Family history is a fascinating and personal way for everyone to better understand who they are and how our past has shaped us. Genealogy also helps to reveal and strengthen connections between individuals and communities.
How does family history research that begins with personal interest become part of the larger story of our communities? Reem Awad-Rashmawi explores the connections between genealogy and public history, emphasizing that history is not only created within academic spaces, but also lives in the stories families preserve, share, and reclaim. She considers how oral histories, connecting with ancestral homelands, and recovering family narratives inform and reflect academic practices, while maintaining value as community-based research. Based on her recent chapter, “Arab American Genealogy Research as a Form of Public History” in Edward E. Curtis IV’s Arab American Public History, Awad-Rashmawi draws from a deeply personal research journey, her work as a professional genealogist, and her nonprofit efforts to build community around Arab and Arab American family history.
Participants can join us in person at the NYG&B New York City office or virtually. This is a free program, but registration is required.
This series is supported, in part, by public funds from the New York City Department of Cultural Affairs in partnership with the City Council. It is part of the NYG&B’s Preserving Your New York Story series, which offers free sessions for people to digitally preserve their own family history records as well as programming for tracing their family history and connecting with their past.
Speaker Bio
Reem Awad-Rashmawi, JD, is a professional genealogist and community historian, as well as an immigration attorney. She has been researching her own family for four decades.

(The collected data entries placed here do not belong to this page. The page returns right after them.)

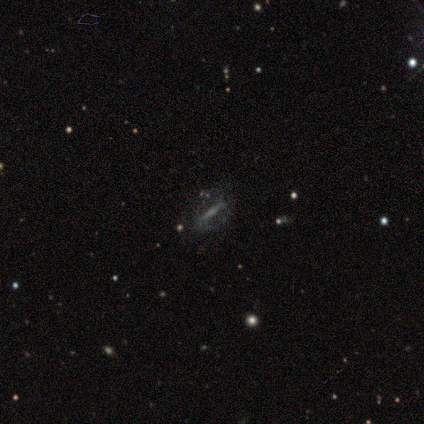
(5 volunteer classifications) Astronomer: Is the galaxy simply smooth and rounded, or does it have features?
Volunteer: featured or disk — 60%.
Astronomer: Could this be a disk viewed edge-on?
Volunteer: yes — 67%.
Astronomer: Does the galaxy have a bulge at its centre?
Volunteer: rounded — 100%.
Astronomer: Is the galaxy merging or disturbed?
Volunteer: none — 50%, tied with minor disturbance at 50%.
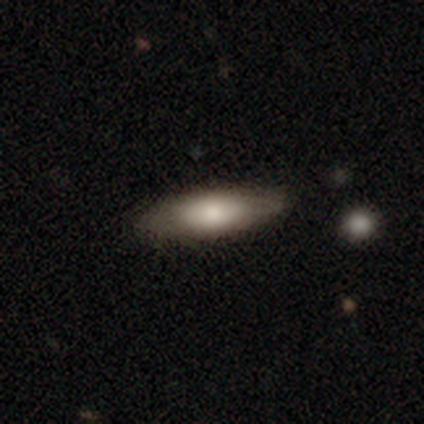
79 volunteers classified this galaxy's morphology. Volunteers were most divided on "how rounded": in between: 61%, cigar-shaped: 39%, round: 0%. Remaining: smooth or featured — smooth (75%); merging — none (41%).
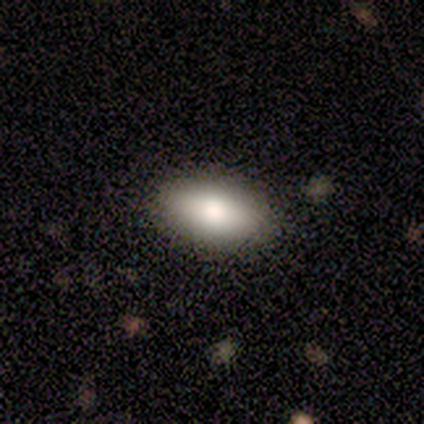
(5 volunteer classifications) smooth_or_featured: smooth (p=1.00)
how_rounded: in between (p=1.00)
merging: none (p=1.00)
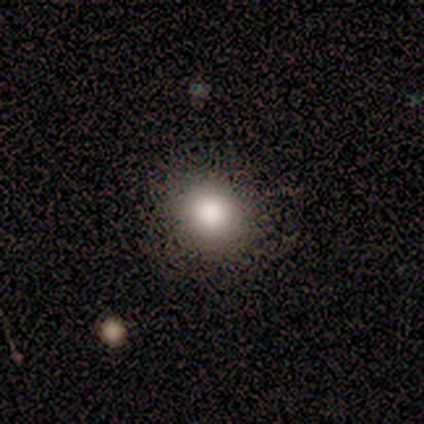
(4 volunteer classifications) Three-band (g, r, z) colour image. It shows a smooth galaxy with no disk features (75%) that is round (100%). Merging: none (75%).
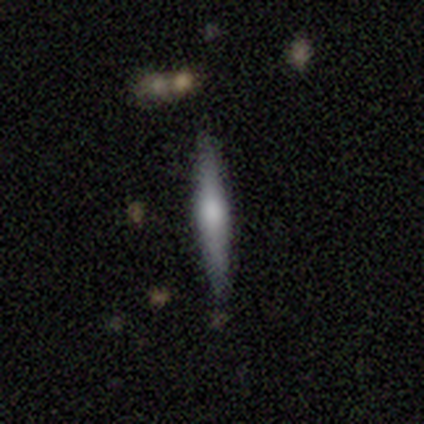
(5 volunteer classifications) A featured or disk galaxy (80%) viewed edge-on (100%) with a rounded central bulge (100%). Merging: none (100%).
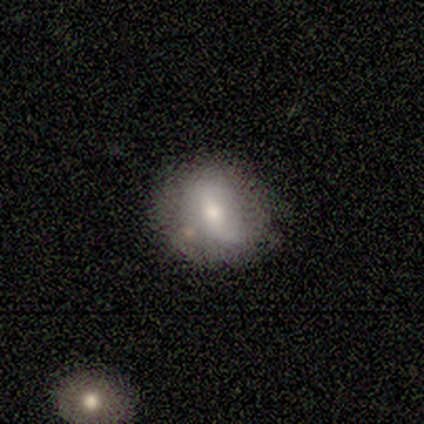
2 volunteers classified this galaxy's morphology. Overall: smooth (50%, tied with featured or disk). How rounded: round (100%). Merging: none (50%, tied with minor disturbance).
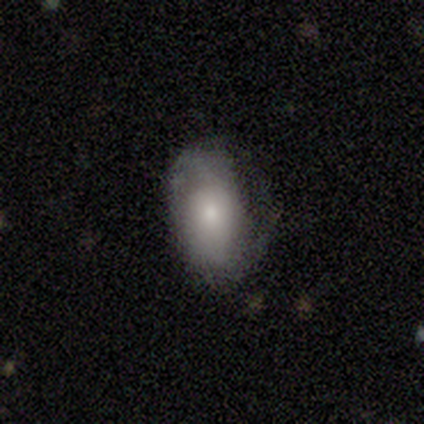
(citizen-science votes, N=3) This is likely a smooth galaxy (67%). How rounded: clearly in between (100%). Merging: marginally none (33%, tied with minor disturbance and major disturbance).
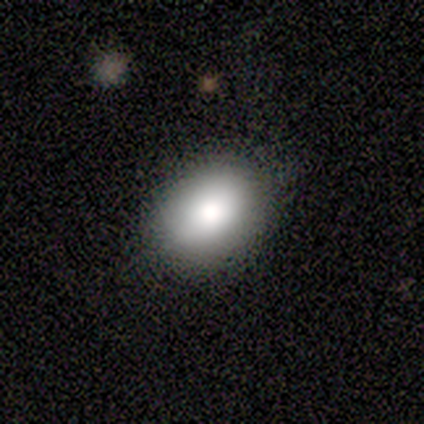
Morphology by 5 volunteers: smooth-or-featured: smooth: 100% | featured or disk: 0% | star or artifact: 0%
  how-rounded: in between: 100% | round: 0% | cigar-shaped: 0%
  merging: none: 100% | minor disturbance: 0% | major disturbance: 0% | merger: 0%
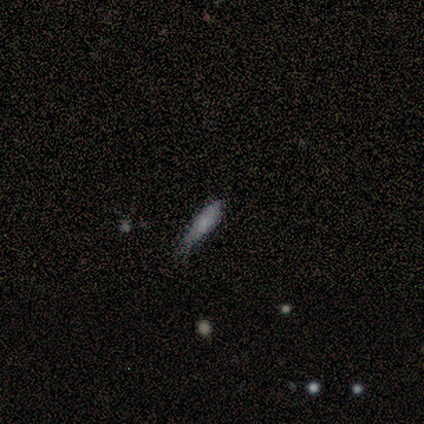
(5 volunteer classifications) This appears to be a smooth galaxy with no disk features (80%) that is in between round and cigar-shaped (50%, tied with cigar-shaped). Merging: none (50%, tied with minor disturbance).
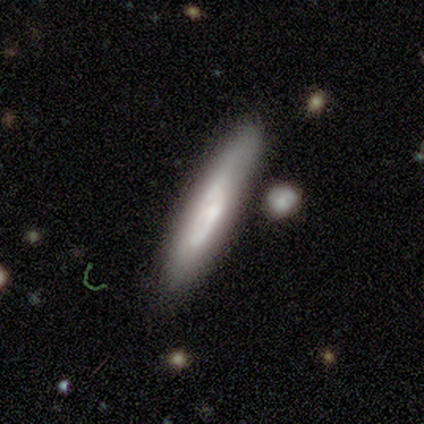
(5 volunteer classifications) Morphology: type=smooth (40%, tied with featured or disk); roundness=cigar-shaped (100%); merging=none (50%).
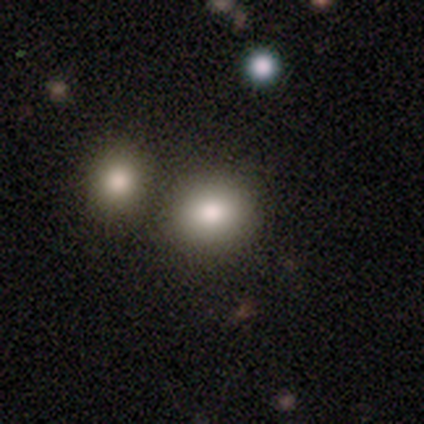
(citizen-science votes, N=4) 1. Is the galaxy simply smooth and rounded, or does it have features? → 75% smooth, 25% featured or disk, 0% star or artifact.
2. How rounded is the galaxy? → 67% in between, 33% round, 0% cigar-shaped.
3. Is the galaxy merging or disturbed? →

She specializes in Arab and Arab American genealogical and historical research, as well as U.S. records research, oral history, DNA analysis, adoptee and unknown parentage cases, and dual citizenship documentation. She is the founder of Photographs and Memories by Reem, through which she provides professional genealogical services, and the National Society for Arab & Arab American Genealogy (NSAB), where she currently serves as president. She also serves on the board of the National Genealogical Society (NGS) and currently chairs the NGS Genetic Genealogy Working Group.
Reem holds degrees in International Relations and Sociology from the University of California, Davis, a JD with a focus in International Law, and a Certificate in Genealogical Research from Boston University. She lectures and leads workshops nationally on Arab genealogy, Arab American public history, oral history, genetic genealogy, and immigration records and research. She is the author of the chapter “Arab American Genealogy Research as a Form of Public History” in Arab American Public History (2026), edited by Edward E. Curtis IV.